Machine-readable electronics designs
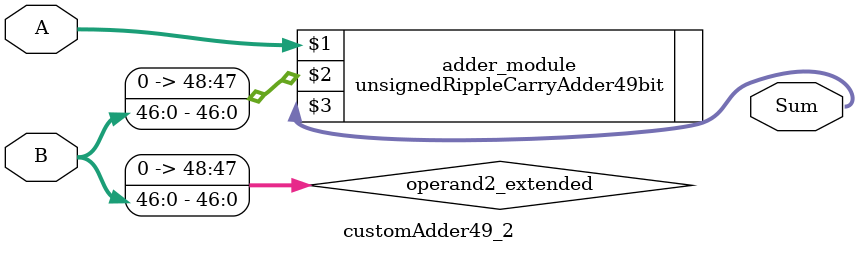
<source format=v>
module customAdder49_2(
                        input [48 : 0] A,
                        input [46 : 0] B,
                        
                        output [49 : 0] Sum
                );

        wire [48 : 0] operand2_extended;
        
        assign operand2_extended =  {2'b0, B};
        
        unsignedRippleCarryAdder49bit adder_module(
            A,
            operand2_extended,
            Sum
        );
        
        endmodule
        
</source>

Task brief
So that the copy stays exact, reproduce each record word for word and leave its images out.

Exercise answer
<source format=v>
module customAdder49_2(
                        input [48 : 0] A,
                        input [46 : 0] B,
                        
                        output [49 : 0] Sum
                );

        wire [48 : 0] operand2_extended;
        
        assign operand2_extended =  {2'b0, B};
        
        unsignedRippleCarryAdder49bit adder_module(
            A,
            operand2_extended,
            Sum
        );
        
        endmodule
        
</source>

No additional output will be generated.